U.S. farm, food and trade justice advocates call on Pres. Biden to end the pro-corporate agriculture agenda in U.S. international policy and work more collaboratively with partners at UN food agencies. This article was published in the November-December 2021 issue of NewsNotes.
On World Food Day (Oct. 13), the Maryknoll Office for Global Concerns and 66 other U.S. civil society, food producer, and environmental organizations sent a letter to President Joe Biden expressing the urgent need to transform U.S. priorities at UN agencies addressing global food systems.
The U.S. farm, food and trade justice advocates urge Pres. Biden to “fundamentally reorient the U.S. government’s approach to global policy development on food and agriculture issues, breaking with the U.S. government’s historical alignment with corporate agribusiness and neoliberal, unregulated trade orthodoxy.” In particular, they call for the Biden administration to mandate a new policy direction for engagement with the three UN food and agriculture agencies based in Rome —the Food and Agriculture Organization (FAO), the International Fund for Agricultural Development (IFAD), and the World Food Programme (WFP).
This reform is urgent, the letter says, and must “prioritize the rights and livelihoods of workers, food producers, and frontline communities, ensure food security through food sovereignty in the U.S. and abroad, while mitigating climate change, restoring biodiversity, and addressing corporate power in global food systems.”
Acknowledging the actions the Biden administration has taken to address failings of the corporate food sectors in the United States during the COVID-19 pandemic – investing in local food systems and family-scale food providers, decentralizing food supply chains and the agricultural processing sector, strengthening competitiveness and anti-trust standards, and promoting racial equity in the U.S. food system – the advocates express dismay that the Biden administration’s efforts “have not extended beyond our national borders.”
The letter describes the Rome-based UN agencies as the places where “some of the most challenging and central issues facing rural communities” are addressed, and where policy guidelines for national governments are developed “through an inclusive process that provides producers, workers, and other frontline constituencies an autonomous and institutionalized ‘seat at the table,’ therefore providing critical political legitimacy to this multilateral space.”
Looking back at the four years under President Trump, the advocates describe the U.S. delegation to the UN food and agriculture agencies as “openly defiant and obstructionist” of the agencies’ policy processes, damaging “not only the reputation of the United States but also the integrity of important global policy instruments.” They conclude, “[t]his pro-corporate agriculture agenda must change under your watch.”
In-line with the Biden administration’s public commitments on human and worker rights, racial and gender justice, trade reform, and addressing the climate crisis, the advocates call on Pres.

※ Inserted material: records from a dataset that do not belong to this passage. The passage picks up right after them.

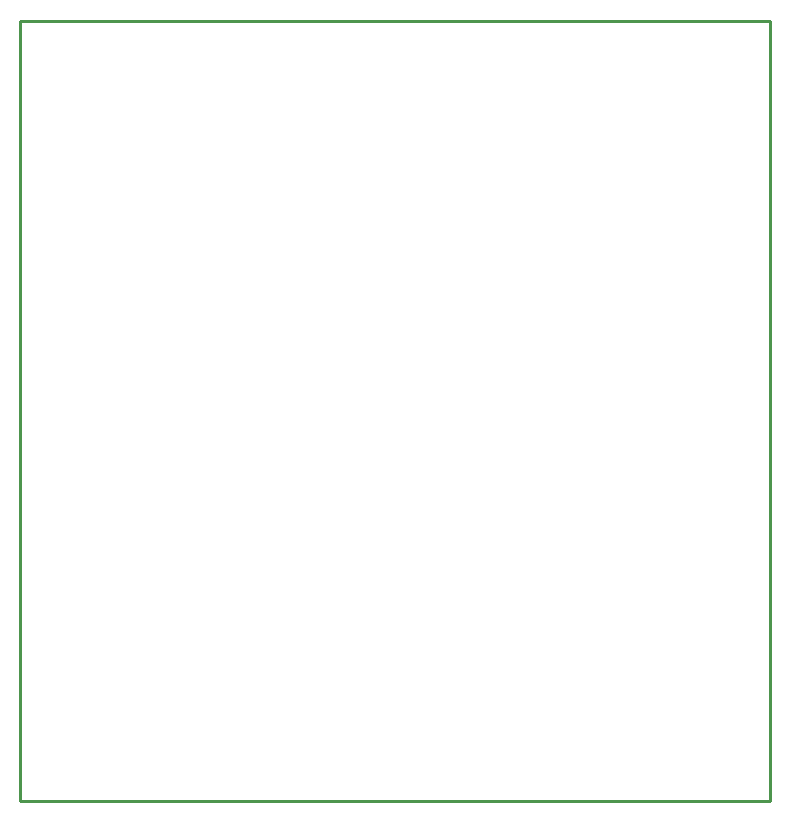
<source format=gbr>
%TF.GenerationSoftware,Altium Limited,Altium Designer,22.6.1 (34)*%
G04 Layer_Color=8388736*
%FSLAX26Y26*%
%MOIN*%
%TF.SameCoordinates,875EB05E-A6AF-4184-B243-C0806E1F30E9*%
%TF.FilePolarity,Positive*%
%TF.FileFunction,Other,Board*%
%TF.Part,Single*%
G01*
G75*
%TA.AperFunction,NonConductor*%
%ADD34C,0.010000*%
D34*
Y2600000D02*
X2500000D01*
X0Y0D02*
Y2600000D01*
Y0D02*
X2500000D01*
Y2600000D01*
%TF.MD5,6c590343988030227e84c3facf80efec*%
M02*

</source>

Biden to adopt new commitments when engaging with the UN agencies:
Human rights: Articulate a commitment to advancing food workers’ rights, Indigenous People’s right to sovereignty and self-determination, and the rights of peasants and other rural peoples. Also, work with Congress to ratify the International Covenant on Economic, Social and Cultural Rights, (which enshrines the Right to Adequate Food, Right to Water, and Right to Health).
Racial Justice: Strengthen the rights and livelihoods of communities of color, regardless of nationality and geographic location, in UN food and agriculture policy negotiations.
Address the climate, biodiversity, food and water crisis through agroecology: Publicly commit to supporting agroecology in alignment with 10 elements on agroecology developed by FAO, and 13 principles developed by the High-Level Panel of Experts of the UN Committee on the World Food Security.
Trade: Publicly commit to a comprehensive review of how U.S. food and agriculture trade policy can advance a rights-based Just Transition. Refrain from trade challenges to other countries’ efforts to advance food sovereignty, the Right to Adequate Food, biodiversity protection, and confront climate change. Engage the civil society organizations of this letter and the UN Special Rapporteur on the Right to Food on how to both leverage and reform U.S. trade policy.
Strengthen participatory, multilateral policymaking: Demonstrate U.S. dedication to democratic policymaking in international fora by establishing mechanism for public comment from U.S. constituents on U.S. priorities in international food and agriculture policy negotiations. Take decisive action to strengthen the UN Committee on World Food Security. Institutionalize transparency and disclosure procedures for U.S. officials’ engagement with corporate agribusinesses.
The 67 food and agriculture experts see these transformative changes as the “best hope” protecting food systems and ensuring an end to hunger globally.